Excerpts: “My purpose is to reply to ‘The collapse of the Indus script thesis: the myth of a literate Harappan civilization’, by Steve Farmer, Richard Sproat & Michael Witzel, in Electronic Journal of Vedic Studies (EJVS), 11, 2, 2004, pp. 19-57. I actually think that the Indus script was probably a protohistoric script, somehow conveying the sounds and words of one or more still unidentified languages. Although proofs are obviously lacking (the only demonstration would be a successful translation), this is the most reasonable assumption: and I must confess that I have lived so far rather content with such uncertainty…In order to decipher a lost writing system, you have to guess the language, guess the content, and you need relevant contexts on which independently and reasonably test your ideas…Farmer, Sproat & Witzel loudly stated that they have solved the mystery, that the Indus script is not writing, and that they can read or interpret part of the signs, I disagree with their arguments and, perhaps more, with the tone and language adopted by the authors…The authors would like to throw the ball to their opponents, asking them to refute their views by providing a sound decipherment in linguistic terms. But they have raised the problem, proposing a different interpretation and the first readings, and they have to provide a demonstration of their thesis by interpreting and explaining to us the symbolic sequences following the equivalent of their condition 4 (as stated at p. 48)…(but for the moment even Farmer & others will admit that their deities on vessels and seals and the solar cult advertised at Dholavira did not cost them such an impressive outburst of imagination).”
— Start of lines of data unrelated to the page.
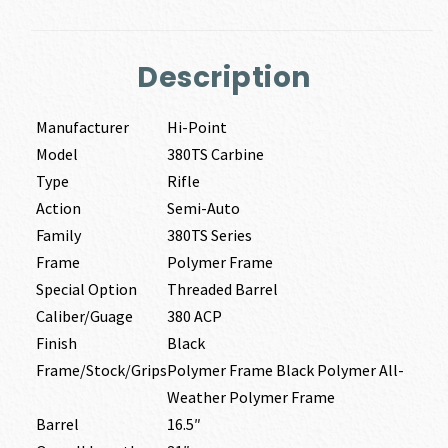
Description
Manufacturer
Hi-Point
Model
380TS Carbine
Type
Rifle
Action
Semi-Auto
Family
380TS Series
Frame
Polymer Frame
Special Option
Threaded Barrel
Caliber/Guage
380 ACP
Finish
Black
Frame/Stock/Grips
Polymer Frame Black Polymer All-
Weather Polymer Frame
Barrel
16.5″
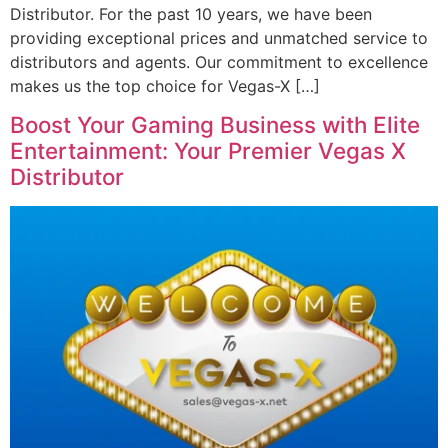
Distributor. For the past 10 years, we have been
providing exceptional prices and unmatched service to
distributors and agents. Our commitment to excellence
makes us the top choice for Vegas-X […]
Boost Your Gaming Business with Elite
Entertainment: Your Premier Vegas X
Distributor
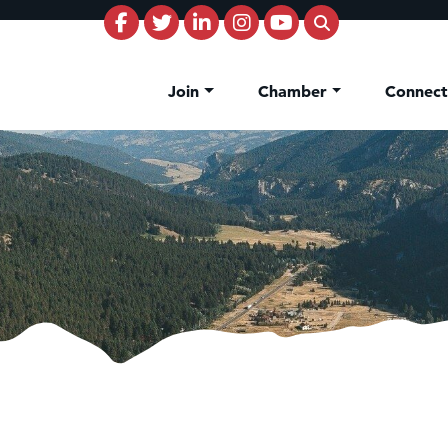
Join
Chamber
Connec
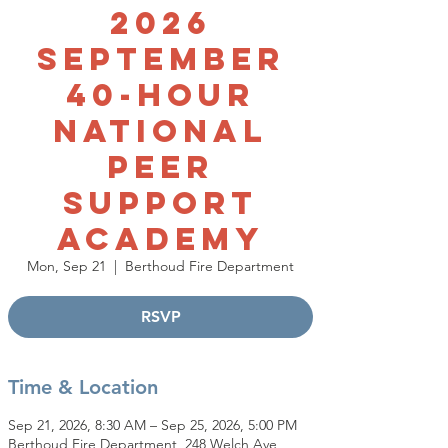
2026
September
40-Hour
National
Peer
Support
Academy
Mon, Sep 21
  |  
Berthoud Fire Department
RSVP
Time & Location
Sep 21, 2026, 8:30 AM – Sep 25, 2026, 5:00 PM
Berthoud Fire Department, 248 Welch Ave,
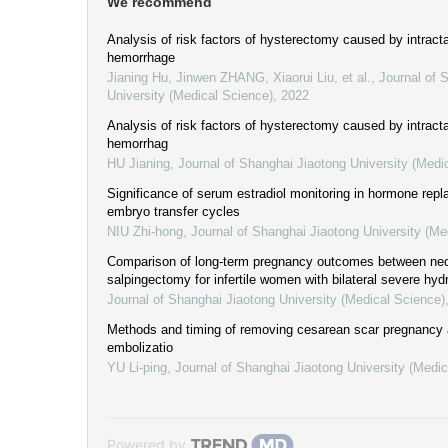
We recommend
Analysis of risk factors of hysterectomy caused by intract
hemorrhage
Jianing Hu, Jinwen ZHANG, Xiaorui Liu, et al.
,
Journal of 
University (Medical Science)
,
2022
Analysis of risk factors of hysterectomy caused by intract
hemorrhag
HU Jianing
,
Journal of Shanghai Jiaotong University (Medi
Significance of serum estradiol monitoring in hormone rep
embryo transfer cycles
NIU Zhi-hong
,
Journal of Shanghai Jiaotong University (Me
Comparison of long-term pregnancy outcomes between ne
salpingectomy for infertile women with bilateral severe hyd
Journal of Shanghai Jiaotong University (Medical Science)
Methods and timing of removing cesarean scar pregnancy af
embolizatio
YU Li-ping
,
Journal of Shanghai Jiaotong University (Medic
Powered by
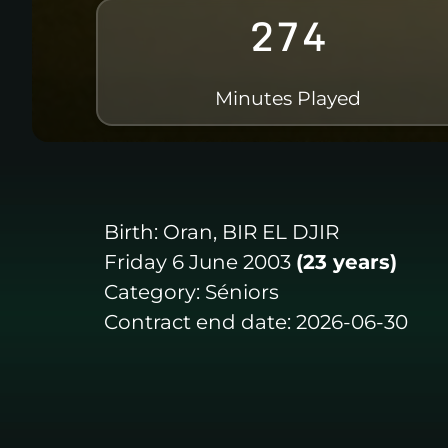
274
Minutes Played
Birth:
Oran, BIR EL DJIR
Friday 6 June 2003
(23 years)
Category:
Séniors
Contract end date:
2026-06-30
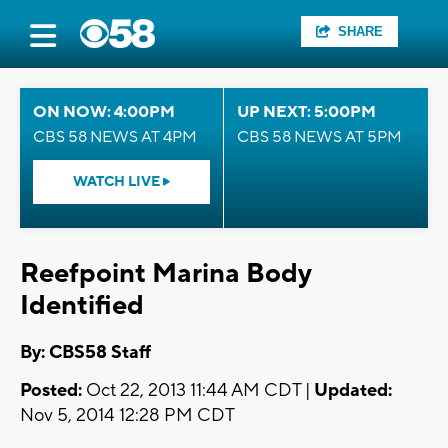
SHARE
ON NOW: 4:00PM
UP NEXT: 5:00PM
CBS 58 NEWS AT 4PM
CBS 58 NEWS AT 5PM
WATCH LIVE
Reefpoint Marina Body
Identified
By: CBS58 Staff
Posted:
Oct 22, 2013 11:44 AM CDT |
Updated:
Nov 5, 2014 12:28 PM CDT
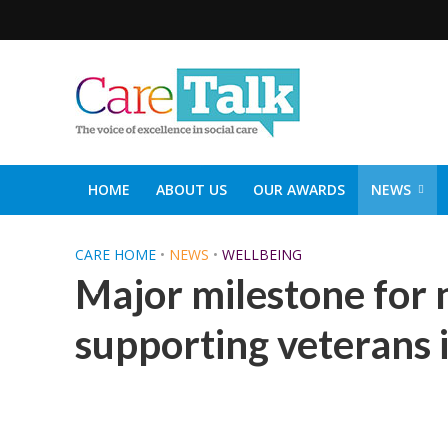
HOME
ABOUT US
OUR AWARDS
NEWS
SOCIAL CARE TOP 30
CARETALK SUPPORTERS DIN
CARE HOME
•
NEWS
•
WELLBEING
Major milestone for 
supporting veterans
See also Witzel’s proclamation listed at http://www.people.fas.harvard.edu/~witzel/mwpage.htm

I suggest that the claim led by Prof. Witzel et al is a Harappan hoax. People who claim expertise in exposing hoaxes have themselves succumbed to hoax-making.

I would like to add to Massimo Vidale’s riveting arguments.

The symbols used on Indus writing are comparable to the hieroglyphs deployed on Warka vase, Sit Shamshi bronze or Tukulti-Ninurta I altar and on hundreds of cylinder seals of Sumer, Elam, Persian Gulf (Magan, Dilmun), Mesopotamia despite the demonstrated competence of bronze-age artisans for syllabic writing on cuneiform texts. Was it an indication of illiteracy that hieroglyphs were deployed though cuneiform could have been used to convey text messages?

Some examples of the hieroglyphs may be cited.

Provenience: Khafaje Kh. VII 256 Jemdet Nasr (ca. 3000 - 2800 BCE) Frankfort, Henri: Stratified Cylinder Seals from the Diyala Region. Oriental Institute Publications 72. Chicago: University of Chicago Press, no. 34. Mythological scene: tailless lion or bear standing erect behind tree; two goats feeding at other side of tree; another tree, with bird in branches, behind monster; three-lowered buildings with door at left side; watercourse along bottom of scene. Gray limestone. 4.1x3.5cm.[i]

  
Model of a temple, called the Sit-shamshi, made for the ceremony of the rising sun. 12th century BCE Tell of the Acropolis, Susa Bronze  J. de Morgan excavations, 1904-05 Sb 2743
  
Hieroglyphs on Warka vase, Uruk: 3000 BCE, Uruk in Southern Iraq. (Height, aprox.1,20 mts)[ii]


Altar, Tukulti-Ninurta I, 1243-1208 BCE, in prayer before two deities carrying wooden standards, Assyria, Bronze. Note the spoked-wheel hieroglyph comparable to the glyph on Dholavira sign-board.

I challenge Prof. Witzel et al to prove that the artisans who deployed these hieroglyphs were illiterate. No prize money will be offered by Sarasvati Research Center.

Kalyanaraman
December 5, 2013 



[ii] cf. Photo on pg. 61 of M. Roaf's Cultural Atlans of Mesopotamia and the Ancient Near East).